Wie im Fall Jesu Christi wird selbst der Tod eines Menschen Jehova Gott nicht davon abhalten, diesen Treuen zu belohnen. „Ich bin überzeugt“, schrieb der Apostel Paulus an Christen in Rom, „daß weder Tod noch Leben, noch Engel, noch Regierungen, noch Gegenwärtiges, noch Zukünftiges, noch Mächte, noch Höhe, noch Tiefe, noch irgendeine andere Schöpfung, imstande sein wird, uns von Gottes Liebe zu trennen, die in Christus Jesus ist, unserem Herrn“ (Röm. 8:38, 39). Gottes Liebe zeigt sich darin, daß er seine Diener heute unterstützt, und darin, daß er ihnen die größtmögliche Belohnung zuteil werden läßt — ewiges Leben als Personen, die seine Anerkennung haben. Könnte es eine größere Freude geben?
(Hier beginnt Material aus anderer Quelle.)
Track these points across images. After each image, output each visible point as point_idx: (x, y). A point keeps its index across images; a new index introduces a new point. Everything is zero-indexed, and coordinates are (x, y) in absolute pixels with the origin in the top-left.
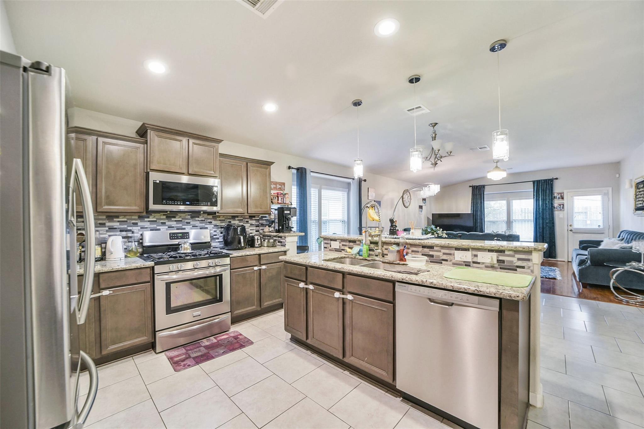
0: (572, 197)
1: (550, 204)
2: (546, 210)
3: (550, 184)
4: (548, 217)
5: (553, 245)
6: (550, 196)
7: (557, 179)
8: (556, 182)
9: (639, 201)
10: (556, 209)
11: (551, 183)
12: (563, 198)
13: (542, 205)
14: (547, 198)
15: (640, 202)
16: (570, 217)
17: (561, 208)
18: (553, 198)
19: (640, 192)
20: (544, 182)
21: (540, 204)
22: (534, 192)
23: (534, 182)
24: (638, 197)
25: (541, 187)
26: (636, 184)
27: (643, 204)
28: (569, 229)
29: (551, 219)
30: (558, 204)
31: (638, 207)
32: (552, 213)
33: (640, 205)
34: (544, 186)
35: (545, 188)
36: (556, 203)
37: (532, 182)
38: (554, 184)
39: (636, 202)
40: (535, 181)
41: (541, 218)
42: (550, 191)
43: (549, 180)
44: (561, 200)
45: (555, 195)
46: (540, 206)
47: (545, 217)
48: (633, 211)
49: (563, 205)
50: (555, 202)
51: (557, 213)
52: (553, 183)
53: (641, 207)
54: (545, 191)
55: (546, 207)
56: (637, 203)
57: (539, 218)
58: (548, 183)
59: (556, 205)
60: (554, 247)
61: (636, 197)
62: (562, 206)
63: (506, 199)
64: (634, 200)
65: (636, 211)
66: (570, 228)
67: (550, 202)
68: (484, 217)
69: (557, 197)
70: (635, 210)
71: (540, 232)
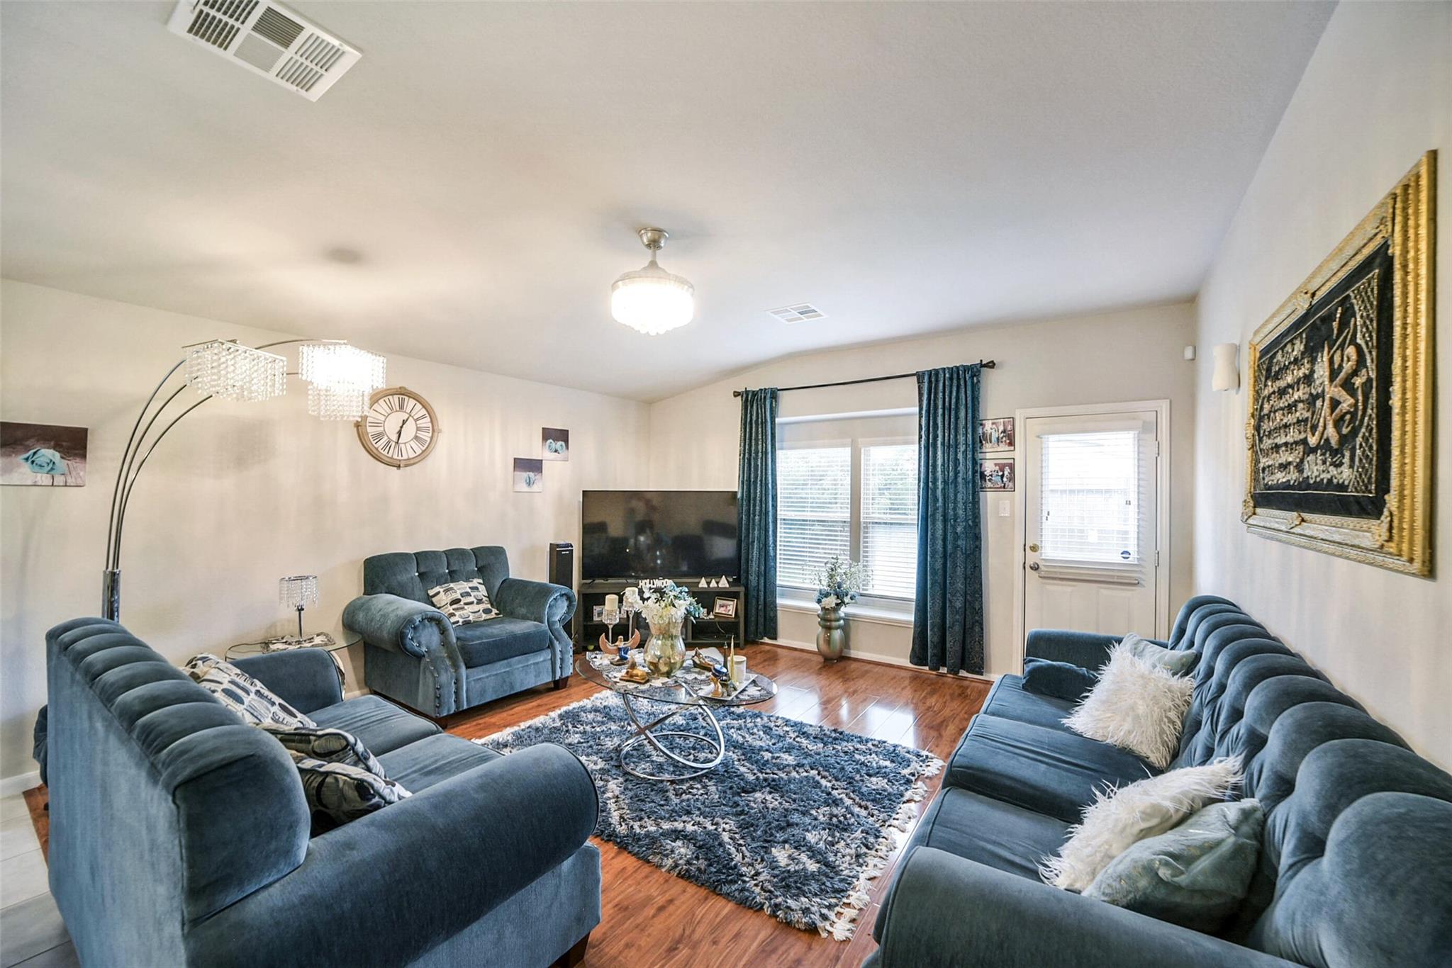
0: (1038, 437)
1: (970, 464)
2: (956, 486)
3: (969, 383)
4: (960, 512)
5: (977, 621)
6: (970, 430)
7: (991, 365)
8: (988, 377)
9: (1276, 447)
10: (989, 484)
11: (973, 382)
12: (1012, 443)
13: (943, 465)
14: (961, 439)
15: (1284, 457)
16: (1030, 518)
17: (1005, 479)
18: (978, 441)
19: (1282, 392)
20: (951, 379)
21: (939, 462)
22: (921, 417)
23: (919, 376)
24: (1267, 426)
25: (941, 395)
26: (1260, 358)
27: (1299, 467)
28: (1030, 562)
29: (970, 522)
30: (996, 465)
31: (1270, 488)
32: (973, 498)
33: (1281, 477)
34: (951, 393)
35: (953, 401)
36: (991, 457)
37: (915, 378)
38: (982, 385)
39: (1256, 450)
40: (923, 373)
41: (939, 516)
42: (970, 411)
43: (966, 369)
44: (1003, 447)
45: (988, 426)
46: (939, 469)
47: (951, 512)
48: (1240, 508)
49: (1012, 467)
50: (988, 456)
51: (991, 500)
52: (979, 381)
53: (1287, 486)
54: (953, 413)
55: (956, 473)
56: (1264, 462)
57: (934, 515)
58: (962, 382)
59: (989, 467)
60: (977, 629)
61: (1257, 428)
62: (1008, 472)
63: (849, 440)
64: (1247, 445)
65: (1258, 510)
66: (1032, 558)
67: (970, 456)
68: (775, 507)
69: (994, 439)
70: (1252, 504)
71: (934, 573)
Sollte uns diese Freude nicht veranlassen, selbst unter heftiger Verfolgung treu zu bleiben?
Ob wir oder andere es sind, die verfolgt werden, so müssen wir die eigentliche Streitfrage klar im Sinn behalten. Wir sollten uns nie so weit einschüchtern lassen, daß wir uns auf die Seite des Widersachers stellen, indem wir unsere Lauterkeit aufgeben. Mögen wir statt dessen stets daran denken, daß wir durch treues Ausharren unter Verfolgung Herrlichkeit auf Jehovas Namen bringen und seine Seite der Streitfrage unterstützen. Es bedeutet auch Herrlichkeit für die ganze Bruderschaft. Wenn wir ausharren, können wir vertrauensvoll und freudig der herrlichen Belohnung entgegensehen — ewiges Leben als Diener Jehovas, die seine Anerkennung erlangt haben, und als treue Jünger seines Sohnes.